Do I cast the result of malloc?

Question

In this question, someone suggested in a comment that I should not cast the results of malloc, i.e:

int *sieve = malloc(sizeof(int)*length);

rather than:

int *sieve = (int *)malloc(sizeof(int)*length);

Why would this be the case?

Answer 1

You don't cast the result, since:

• It is unnecessary, as void * is automatically and safely promoted to any other pointer type in this case.
• It can hide an error, if you forgot to include <stdlib.h>. This can cause crashes, in the worst case.
• It adds clutter to the code, casts are not very easy to read (especially if the pointer type is long).
• It makes you repeat yourself, which is generally bad.

As a clarification, note that I said "you don't cast", not "you don't need to cast". In my opinion, it's a failure to include the cast, even if you got it right. There are simply no benefits to doing it, but a bunch of potential risks, and including the cast indicates that you don't know about the risks.

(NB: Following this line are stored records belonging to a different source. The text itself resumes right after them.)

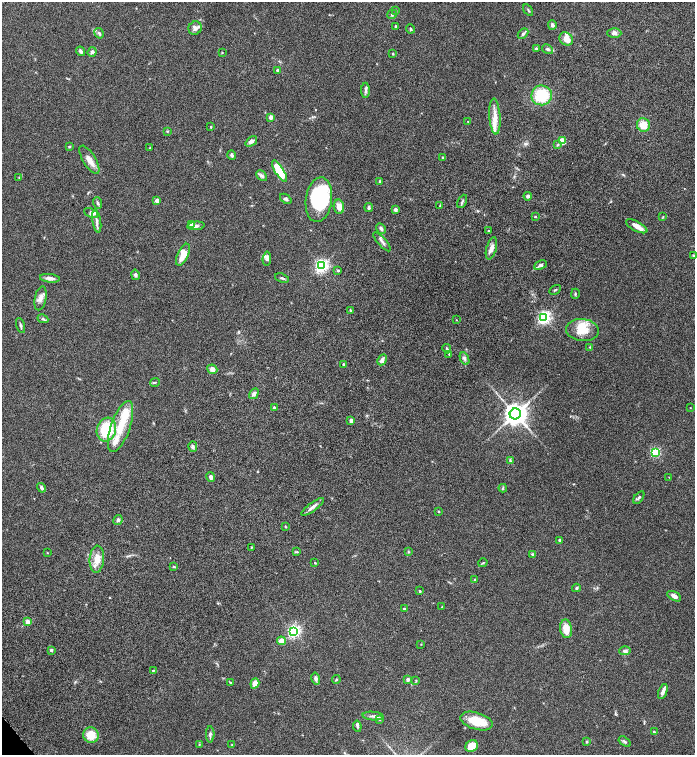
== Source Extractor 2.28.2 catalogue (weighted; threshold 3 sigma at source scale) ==
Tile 10 of 4 x 4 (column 2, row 3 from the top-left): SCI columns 1647-3031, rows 1608-3112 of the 6200 x 6220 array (HDU 1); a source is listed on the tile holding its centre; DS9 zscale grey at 2 x 2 block average (1 PNG px = mean of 2 x 2 image px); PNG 697 x 757 px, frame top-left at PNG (2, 2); each listed source drawn as its Kron ellipse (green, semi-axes under 4 px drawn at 4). Shown black and unused: <1% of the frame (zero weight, under 6 of 12 exposures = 6% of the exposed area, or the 3 px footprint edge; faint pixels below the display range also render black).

Also note, as commentators point out, that the above changes for straight C, not C++. I very firmly believe in C and C++ as separate languages.

Answer 2

In C, you don't need to cast the return value of malloc. The pointer to void returned by malloc is automagically converted to the correct type. However, if you want your code to compile with a C++ compiler, a cast is needed. A preferred alternative among the community is to use the following:

int *sieve = malloc(sizeof *sieve * length);

which additionally frees you from having to worry about changing the right-hand side of the expression if ever you change the type of sieve.

Casts are bad, as people have pointed out. Specially pointer casts.

Answer 3

As other stated, it is not needed for C, but for C++. If you think you are going to compile your C code with a C++ compiler, for which reasons ever, you can use a macro instead, like:

#ifdef __cplusplus
# define NEW(type, count) ((type *)calloc(count, sizeof(type)))
#else
# define NEW(type, count) (calloc(count, sizeof(type)))
#endif

That way you can still write it in a very compact way:

int *sieve = NEW(int, 1);

and it will compile for C and C++.

Answer 4

In C you can implicitly convert a void pointer to any other kind of pointer, so a cast is not necessary. Using one may suggest to the casual observer that there is some reason why one is needed, which may be misleading.

Answer 5

In C you get an implicit conversion from void* to any other (data) pointer.

Answer 6

You do cast, because:

• It makes your code more portable between C and C++, and as SO experience shows, a great many programmers claim they are writing in C when they are really writing in C++ (or C plus local compiler extensions).
• Failing to do so can hide an error: note all the SO examples of confusing when to write type * versus type **.
• The idea that it keeps you from noticing you failed to #include an appropriate header file is rather stupendously stupid. It's the same as saying "don't worry about the fact you failed to ask the compiler to complain about not seeing prototypes -- that pesky stdlib.h is the REAL important thing to remember!"
• It forces an extra cognitive cross-check. It puts the (alleged) desired type right next to the arithmetic you're doing for the raw size of that variable. I bet you could do an SO study that shows that malloc() bugs are caught much faster when there's a cast. As with assertions, annotations that reveal intent decrease bugs.
• Repeating yourself in a way that the machine can check is often a great idea. In fact, that's what an assertion is, and this use of cast is an assertion. Assertions are still the most general technique we have for getting code correct, since Turing came up with the idea so many years ago.

Answer 7

It is not mandatory to cast the results of malloc, since it returns void* , and a void* can be pointed to any datatype.

Answer 8

the returned type is void*, which can be cast to the desired type of data pointer in order to be dereferenceable.

Answer 9

Casting the value returned by malloc is not necessary, but I'd like to add one point that seems no one has pointed out:

In the ancient days, that is, before ANSI C provides the void * as the generic type of pointers, char * is the type for such usage. In that case, the cast can shut down the compiler warnings.

Answer 10

I think this is the wrong advice given to you, because our way of writing too matters while we design a software. Best way to write is:

int *ptr=(int *)malloc(sizeof(any_variable));